▽

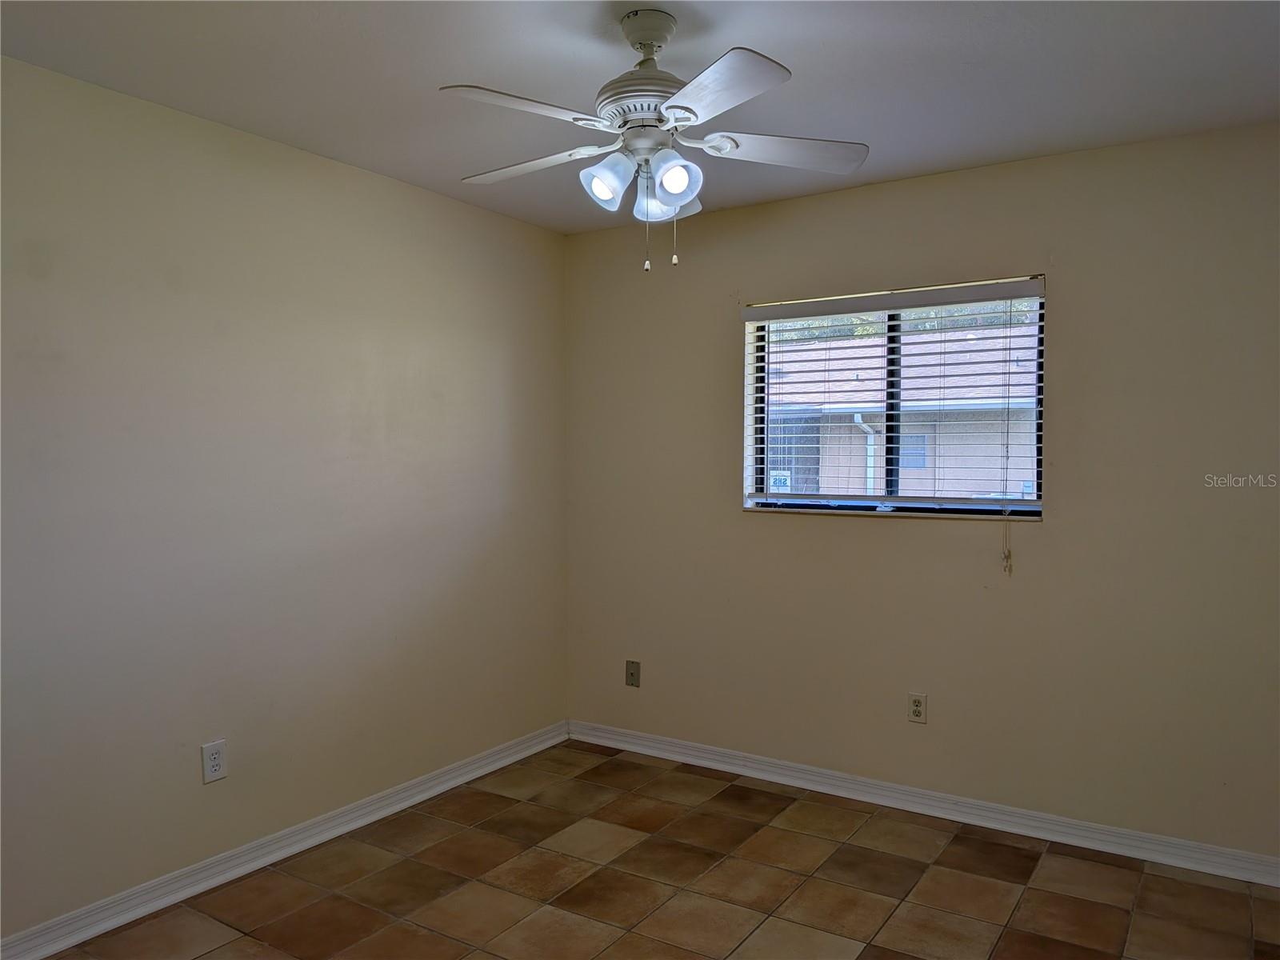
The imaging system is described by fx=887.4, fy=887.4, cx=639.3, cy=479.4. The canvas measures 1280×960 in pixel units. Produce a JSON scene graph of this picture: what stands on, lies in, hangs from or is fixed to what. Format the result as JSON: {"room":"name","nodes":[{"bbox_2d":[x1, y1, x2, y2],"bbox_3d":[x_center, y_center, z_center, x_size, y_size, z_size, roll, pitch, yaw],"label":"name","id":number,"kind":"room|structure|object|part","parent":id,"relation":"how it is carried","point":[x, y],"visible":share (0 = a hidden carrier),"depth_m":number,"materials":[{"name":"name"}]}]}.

△
▽

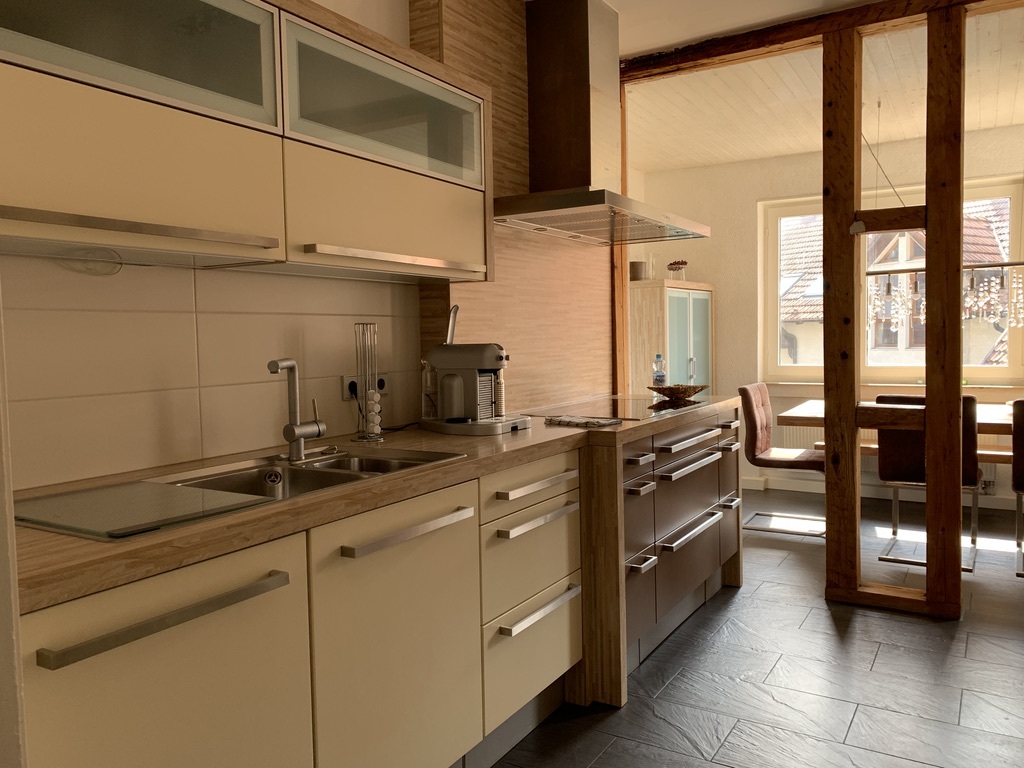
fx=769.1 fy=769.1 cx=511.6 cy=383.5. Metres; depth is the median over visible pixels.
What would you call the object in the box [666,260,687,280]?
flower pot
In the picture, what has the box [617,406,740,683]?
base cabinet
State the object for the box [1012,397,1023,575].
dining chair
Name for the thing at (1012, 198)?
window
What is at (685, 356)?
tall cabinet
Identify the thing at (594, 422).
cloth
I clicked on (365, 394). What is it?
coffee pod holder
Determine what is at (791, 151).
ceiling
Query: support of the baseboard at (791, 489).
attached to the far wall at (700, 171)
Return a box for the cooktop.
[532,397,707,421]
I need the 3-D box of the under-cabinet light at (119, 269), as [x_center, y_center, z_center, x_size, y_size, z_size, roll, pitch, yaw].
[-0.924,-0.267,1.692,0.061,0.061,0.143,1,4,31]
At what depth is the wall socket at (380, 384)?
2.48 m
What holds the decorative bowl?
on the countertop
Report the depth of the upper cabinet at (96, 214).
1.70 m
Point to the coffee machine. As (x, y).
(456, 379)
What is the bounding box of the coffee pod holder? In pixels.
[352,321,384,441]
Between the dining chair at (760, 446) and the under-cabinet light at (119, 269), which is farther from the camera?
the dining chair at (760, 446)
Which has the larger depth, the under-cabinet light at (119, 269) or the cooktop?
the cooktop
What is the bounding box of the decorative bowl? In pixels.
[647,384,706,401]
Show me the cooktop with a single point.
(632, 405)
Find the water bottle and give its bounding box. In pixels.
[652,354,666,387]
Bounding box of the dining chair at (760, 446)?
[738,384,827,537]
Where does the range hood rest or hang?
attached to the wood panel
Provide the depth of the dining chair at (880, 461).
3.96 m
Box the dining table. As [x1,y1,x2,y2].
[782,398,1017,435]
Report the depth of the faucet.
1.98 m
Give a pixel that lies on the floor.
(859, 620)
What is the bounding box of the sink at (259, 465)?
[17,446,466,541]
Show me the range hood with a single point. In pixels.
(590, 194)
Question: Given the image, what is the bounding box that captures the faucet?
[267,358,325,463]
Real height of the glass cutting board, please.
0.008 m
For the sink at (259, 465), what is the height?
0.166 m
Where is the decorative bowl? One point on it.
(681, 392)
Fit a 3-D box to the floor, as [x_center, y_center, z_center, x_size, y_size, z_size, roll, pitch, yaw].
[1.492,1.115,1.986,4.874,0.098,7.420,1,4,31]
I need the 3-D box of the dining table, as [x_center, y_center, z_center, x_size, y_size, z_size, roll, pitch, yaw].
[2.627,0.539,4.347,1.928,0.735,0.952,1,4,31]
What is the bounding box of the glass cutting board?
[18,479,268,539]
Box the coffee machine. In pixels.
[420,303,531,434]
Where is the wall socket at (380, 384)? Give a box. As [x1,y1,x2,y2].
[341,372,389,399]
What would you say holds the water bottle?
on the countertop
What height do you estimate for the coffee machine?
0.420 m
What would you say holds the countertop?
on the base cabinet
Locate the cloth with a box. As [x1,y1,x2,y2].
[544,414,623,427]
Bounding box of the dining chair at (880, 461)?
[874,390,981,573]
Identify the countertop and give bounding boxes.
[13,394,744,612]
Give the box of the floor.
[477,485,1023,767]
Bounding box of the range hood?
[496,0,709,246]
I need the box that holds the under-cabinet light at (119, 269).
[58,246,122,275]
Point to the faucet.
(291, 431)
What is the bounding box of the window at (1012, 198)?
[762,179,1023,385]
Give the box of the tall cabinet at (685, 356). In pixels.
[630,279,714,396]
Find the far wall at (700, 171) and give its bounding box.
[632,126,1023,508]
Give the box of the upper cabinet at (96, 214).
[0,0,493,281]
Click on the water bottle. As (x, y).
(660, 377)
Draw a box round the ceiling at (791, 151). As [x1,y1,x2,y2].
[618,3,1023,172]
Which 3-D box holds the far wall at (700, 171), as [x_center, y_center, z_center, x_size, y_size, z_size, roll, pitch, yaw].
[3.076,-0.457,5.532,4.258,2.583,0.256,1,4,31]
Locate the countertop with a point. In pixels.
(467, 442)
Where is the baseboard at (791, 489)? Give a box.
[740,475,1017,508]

△

Task instructions: Copy all lines above containing the string "visible".

Result:
The imaging system is described by fx=887.4, fy=887.4, cx=639.3, cy=479.4. The canvas measures 1280×960 in pixel units. Produce a JSON scene graph of this picture: what stands on, lies in, hangs from or is fixed to what. Format the result as JSON: {"room":"name","nodes":[{"bbox_2d":[x1, y1, x2, y2],"bbox_3d":[x_center, y_center, z_center, x_size, y_size, z_size, roll, pitch, yaw],"label":"name","id":number,"kind":"room|structure|object|part","parent":id,"relation":"how it is carried","point":[x, y],"visible":share (0 = a hidden carrier),"depth_m":number,"materials":[{"name":"name"}]}]}.
fx=769.1 fy=769.1 cx=511.6 cy=383.5. Metres; depth is the median over visible pixels.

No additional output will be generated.